### What you are asked to do
Can you copy each of the records below line for line, keeping every character unchanged?

### Dataset rows
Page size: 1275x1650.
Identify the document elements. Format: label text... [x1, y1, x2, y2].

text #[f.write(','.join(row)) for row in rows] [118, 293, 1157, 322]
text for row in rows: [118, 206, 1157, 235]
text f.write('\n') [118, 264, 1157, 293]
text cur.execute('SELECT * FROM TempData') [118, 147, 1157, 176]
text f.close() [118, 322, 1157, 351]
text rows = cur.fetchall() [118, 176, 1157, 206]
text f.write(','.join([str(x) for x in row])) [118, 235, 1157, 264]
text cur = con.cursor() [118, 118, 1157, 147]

### Completed task
Page size: 1275x1650.
Identify the document elements. Format: label text... [x1, y1, x2, y2].

text #[f.write(','.join(row)) for row in rows] [118, 293, 1157, 322]
text for row in rows: [118, 206, 1157, 235]
text f.write('\n') [118, 264, 1157, 293]
text cur.execute('SELECT * FROM TempData') [118, 147, 1157, 176]
text f.close() [118, 322, 1157, 351]
text rows = cur.fetchall() [118, 176, 1157, 206]
text f.write(','.join([str(x) for x in row])) [118, 235, 1157, 264]
text cur = con.cursor() [118, 118, 1157, 147]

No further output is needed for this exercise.